Gamer, dreamer and an anthropology graduate. I am someone who not just loves gaming, but it’s one of the ways to get me to talk. It may seem like I finally lost my mind if I just kept rambling on without context, so I am trying to redirect my overflowing thoughts and meander them into pieces of writing.
Before pursuing an (or is it a?) honours degree in anthropology, I put my raw thoughts on some aspects of video games into blog posts. Anthropology gave me the tools to refine my writing and give it that X factor, like that tiny pinch of sugar in savory food which helps draw out the flavor. How did it do that?
For starters, here’s a bit about what anthropology is. It is a deeper understanding of various aspects of human life be it culture, tradition, religion or relations. I had this idea to explore gaming through the anthropological lens, and so I did in my honors year. My thesis pertained to how gamers feel a sense of escape, that feeling that they have transported to a different world while playing a game.
After leaving my job in the food service industry, I wanted to reignite that spark that constantly hit my brain. This spark lights up every time I play a game, every time I experience something extraordinary about a game. And that spark is the spark to express my feelings of when I discover something truly fascinating about video games.

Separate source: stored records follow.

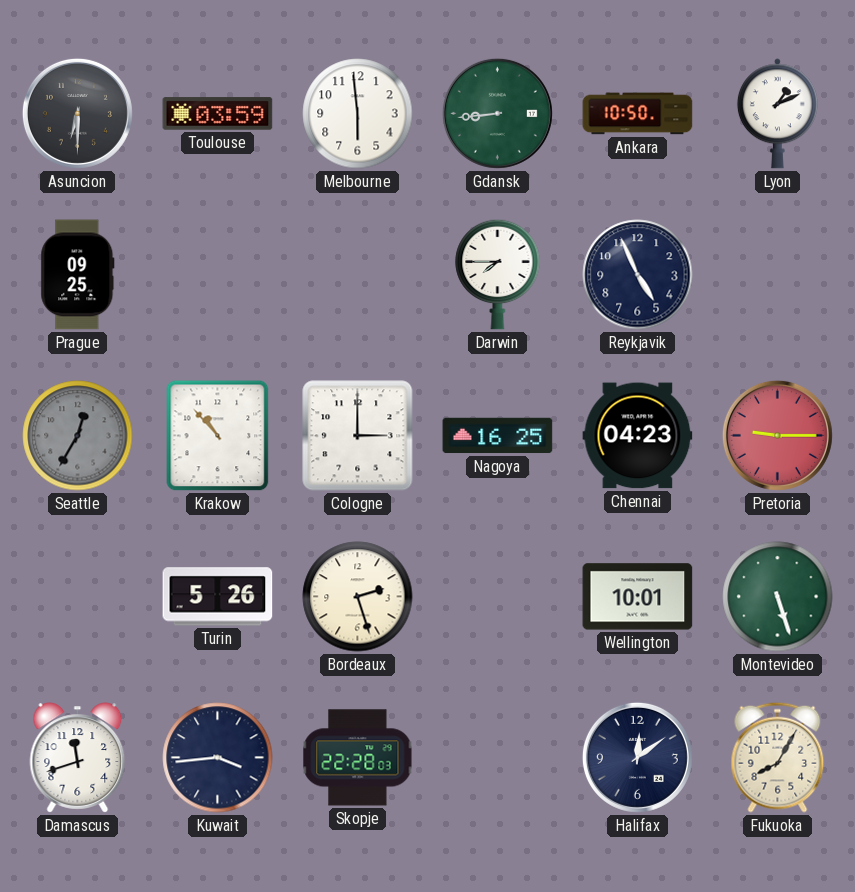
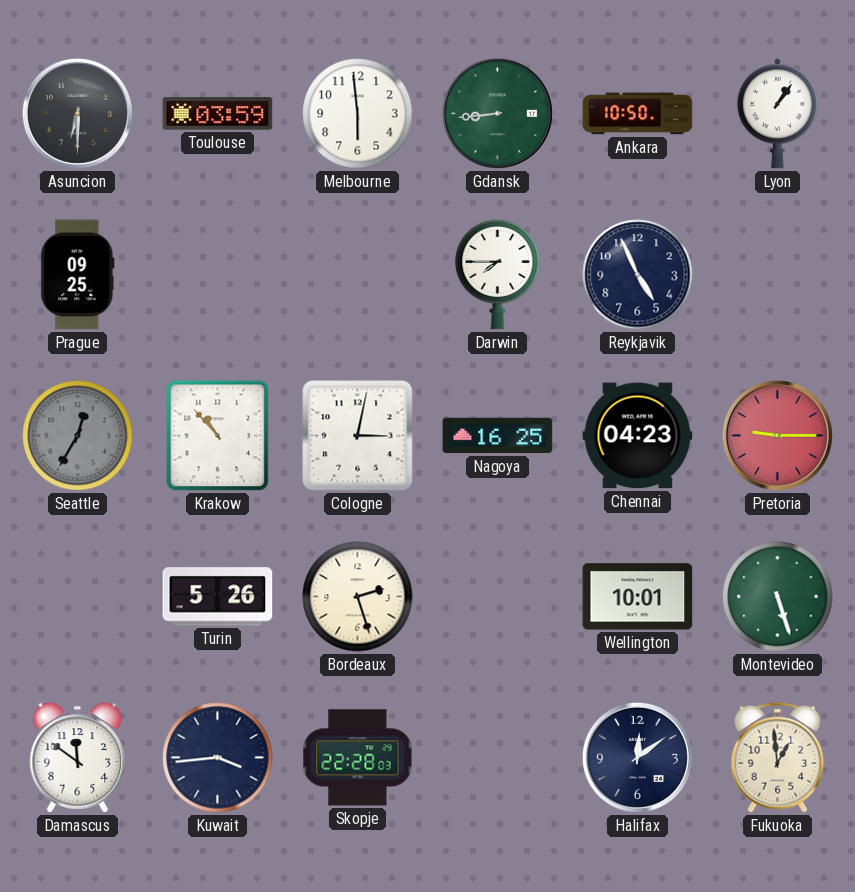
Lyon: 1:11 -> 1:06
Cologne: 3:00 -> 3:02
Damascus: 11:42 -> 11:51
Fukuoka: 8:05 -> 12:59
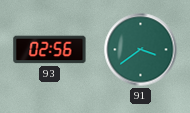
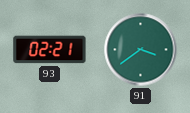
93: 02:56 -> 02:21
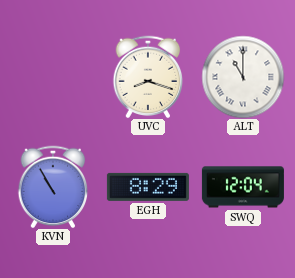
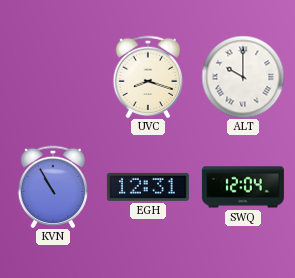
ALT: 11:00 -> 10:00
EGH: 8:29 -> 12:31
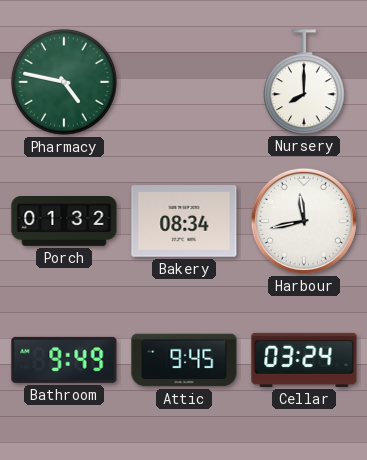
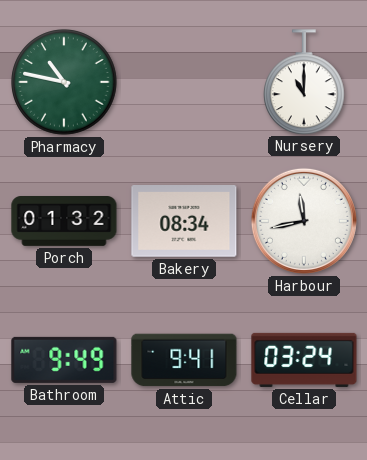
Pharmacy: 4:47 -> 10:47
Nursery: 8:00 -> 11:00
Attic: 9:45 -> 9:41
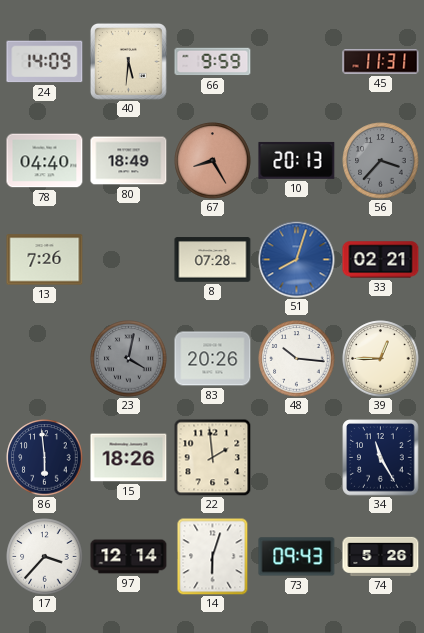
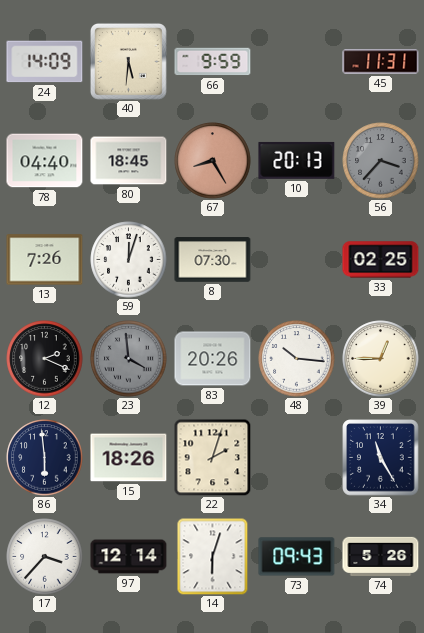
80: 18:49 -> 18:45
59: none -> 12:03
8: 07:28 -> 07:30
51: 8:03 -> none
33: 02:21 -> 02:25
12: none -> 2:19
23: 4:02 -> 3:59
22: 1:59 -> 2:03
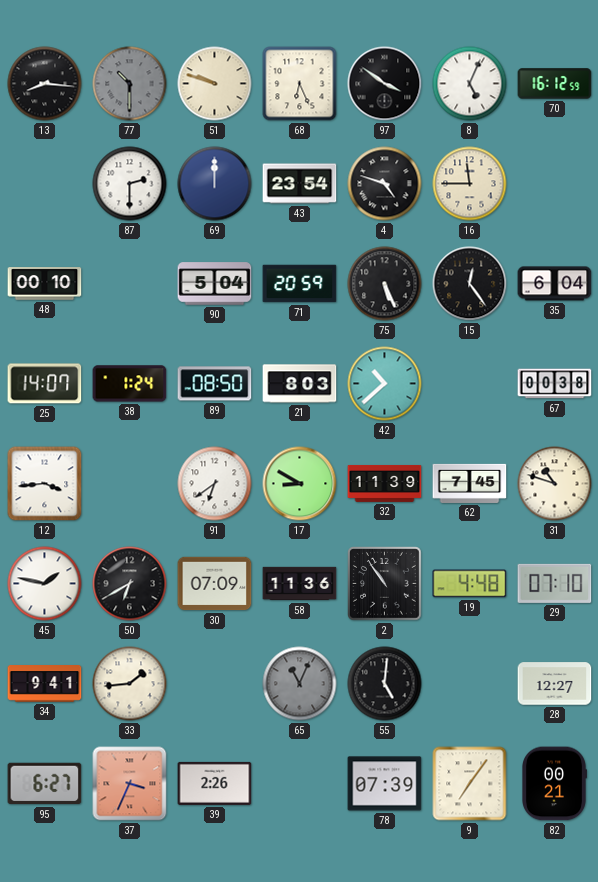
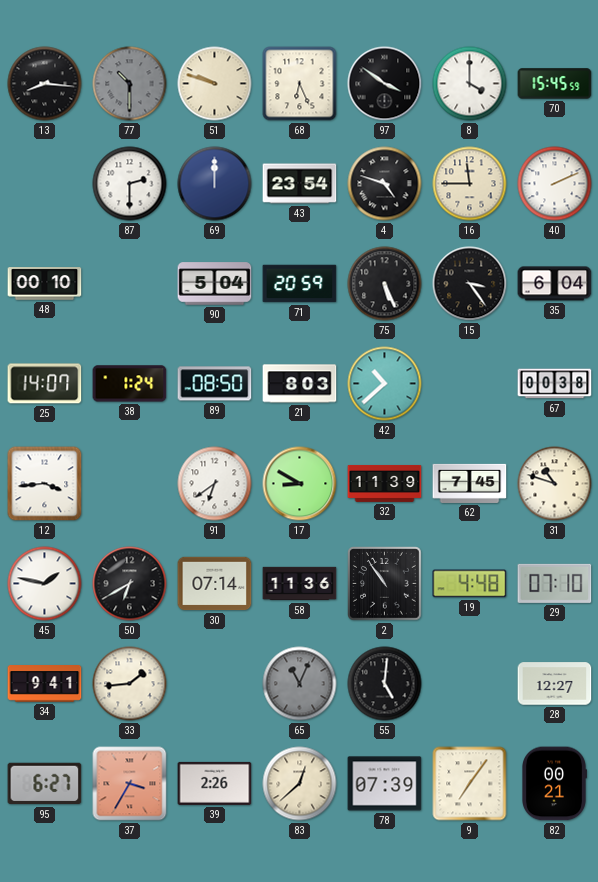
8: 5:04 -> 4:00
70: 16:12 -> 15:45
40: none -> 2:11
15: 12:24 -> 3:24
30: 07:09 -> 07:14
37: 3:34 -> 3:35
83: none -> 12:38
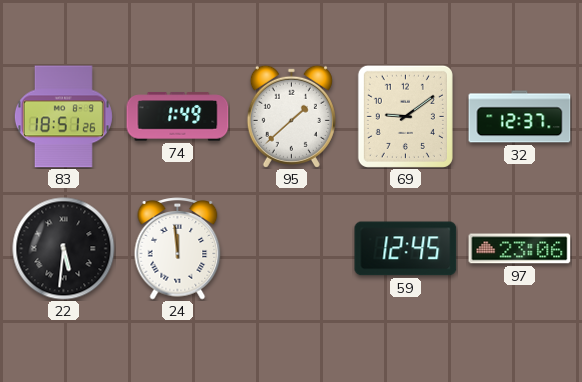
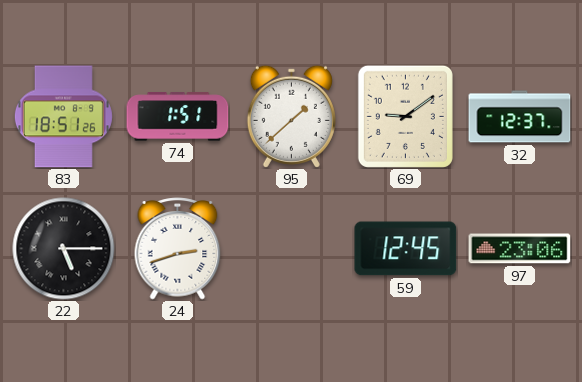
74: 1:49 -> 1:51
22: 5:31 -> 5:15
24: 11:59 -> 2:42
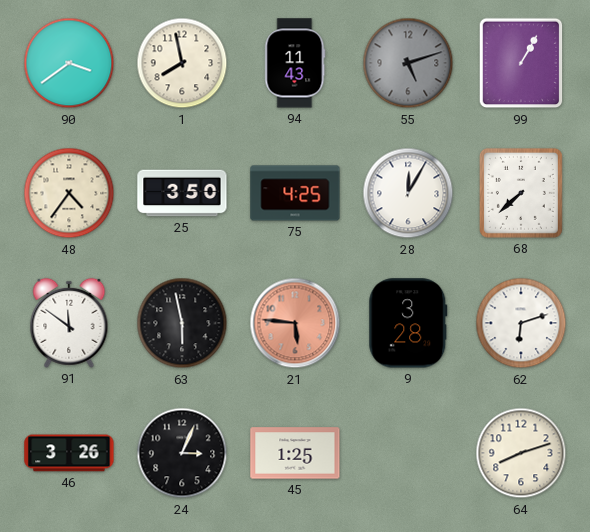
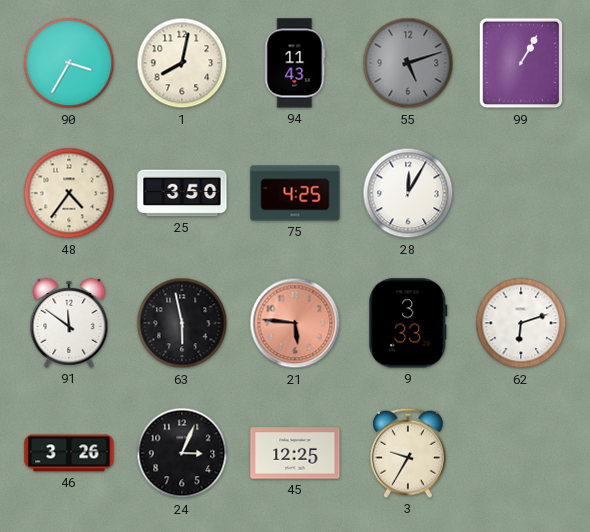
90: 3:39 -> 3:35
1: 7:58 -> 8:02
68: 7:38 -> none
9: 3:28 -> 3:33
45: 1:25 -> 12:25
3: none -> 9:35
64: 8:12 -> none
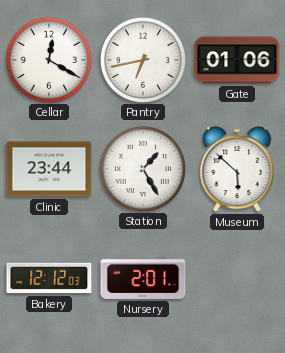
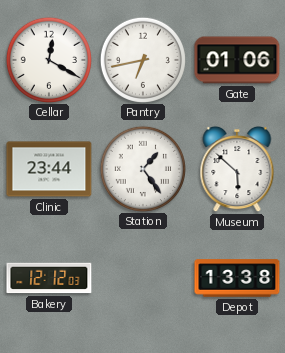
Station: 1:25 -> 1:24
Nursery: 2:01 -> none
Depot: none -> 13:38
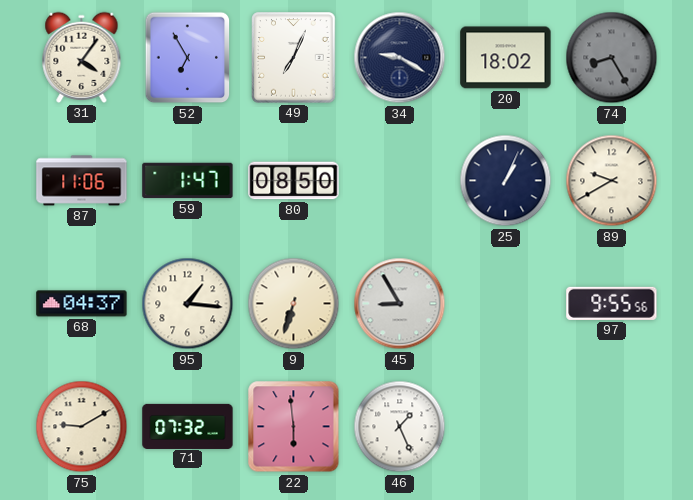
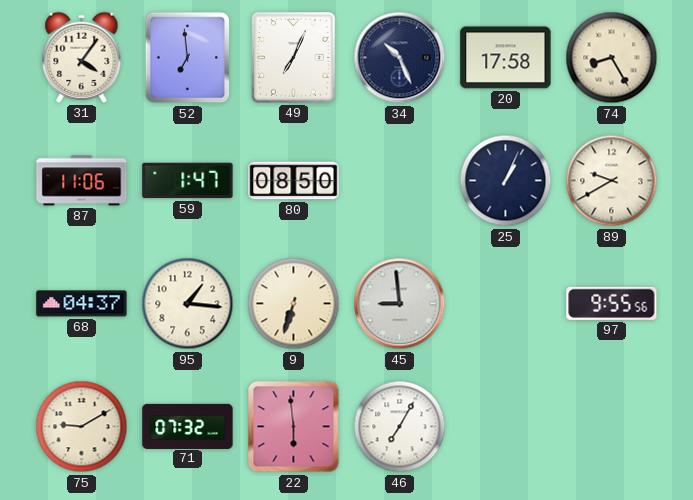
52: 6:55 -> 6:59
34: 9:20 -> 10:26
20: 18:02 -> 17:58
74 dial: grey -> cream
45: 8:55 -> 8:59
46: 1:26 -> 7:05
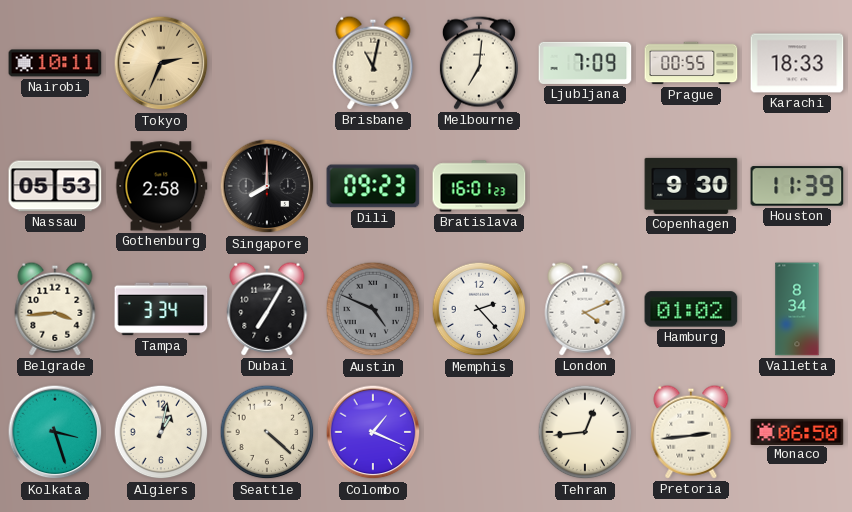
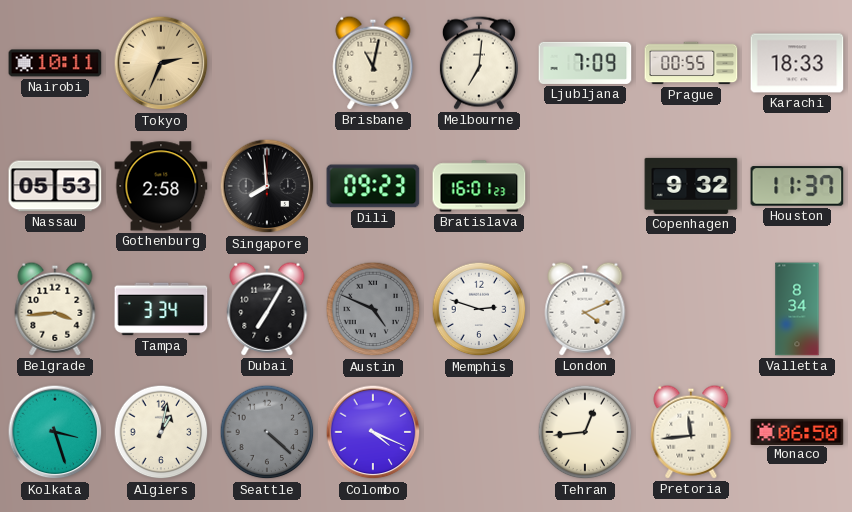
Singapore: 8:00 -> 7:59
Copenhagen: 9:30 -> 9:32
Houston: 11:39 -> 11:37
Memphis: 2:23 -> 2:48
Hamburg: 01:02 -> none
Seattle dial: cream -> grey
Colombo: 1:19 -> 4:19
Pretoria: 2:44 -> 11:44
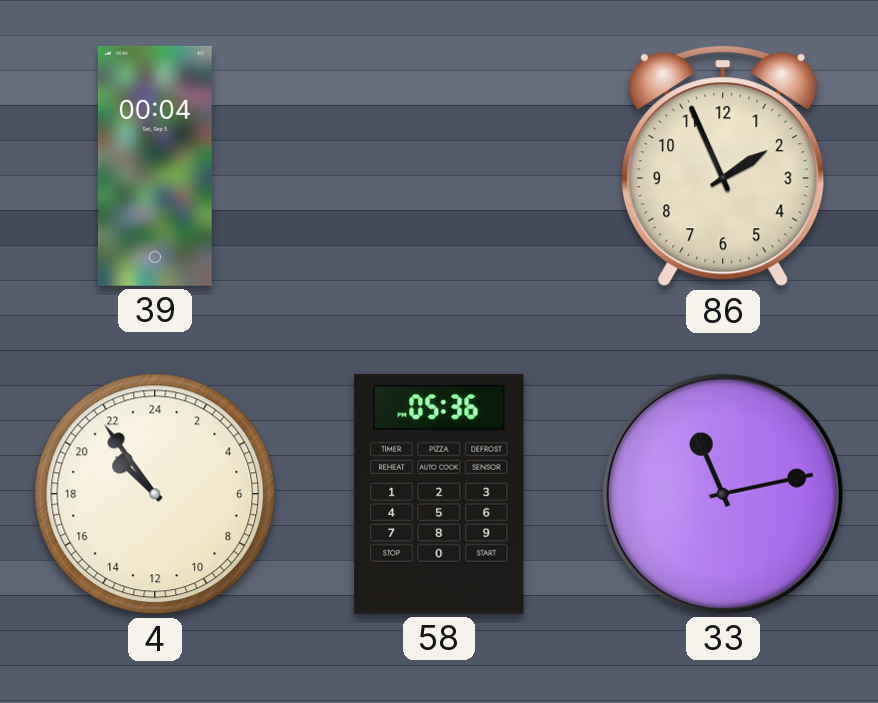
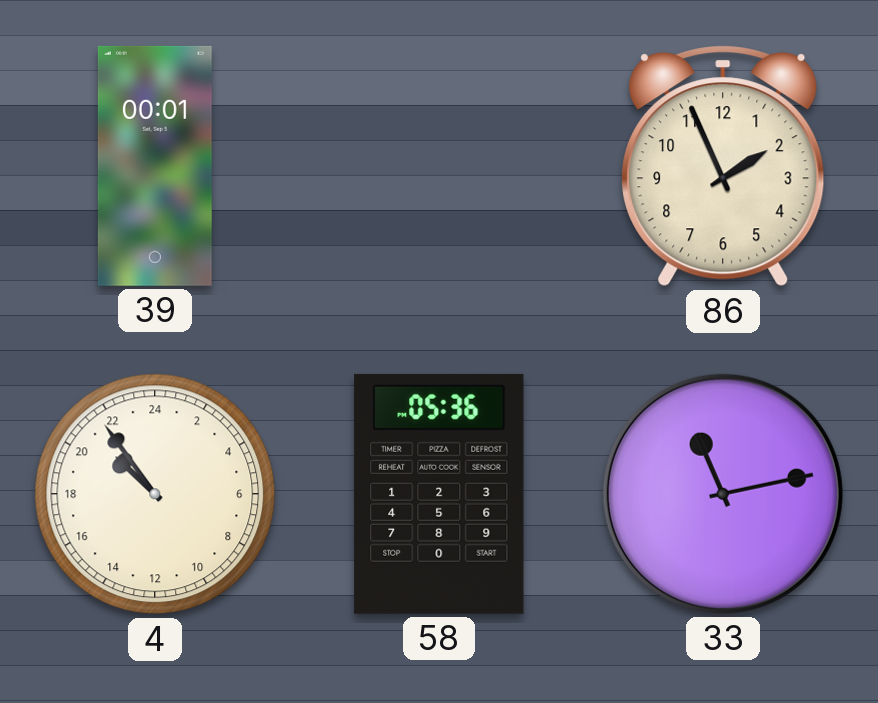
39: 00:04 -> 00:01
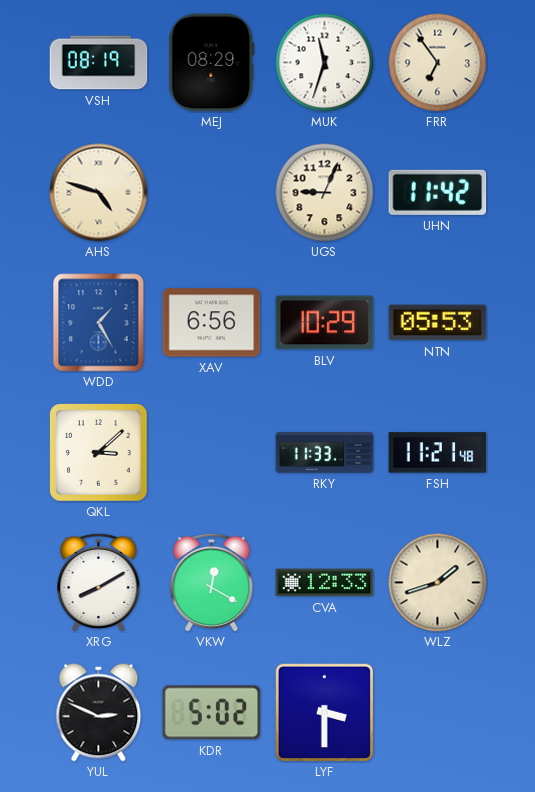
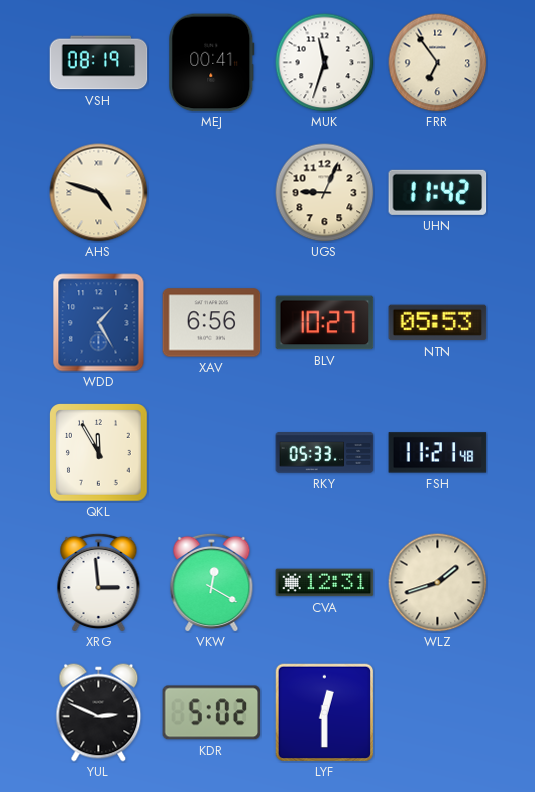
MEJ: 08:29 -> 00:41
BLV: 10:29 -> 10:27
QKL: 3:08 -> 11:55
RKY: 11:33 -> 05:33
XRG: 8:10 -> 2:59
CVA: 12:33 -> 12:31
LYF: 3:30 -> 12:30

Now, through various pieces of writing, I don’t just want to review a specific game or genre and leave it there with all my thoughts and annoyances about the game, no. I want to try and connect them to deeper human emotions, conditions and behaviors to draw out comparisons of aspects of video games with their real-world counterparts (like a sense of home and where you belong to that exact feeling of belonging when you play a game) and understand the depth by which games integrate with our lives.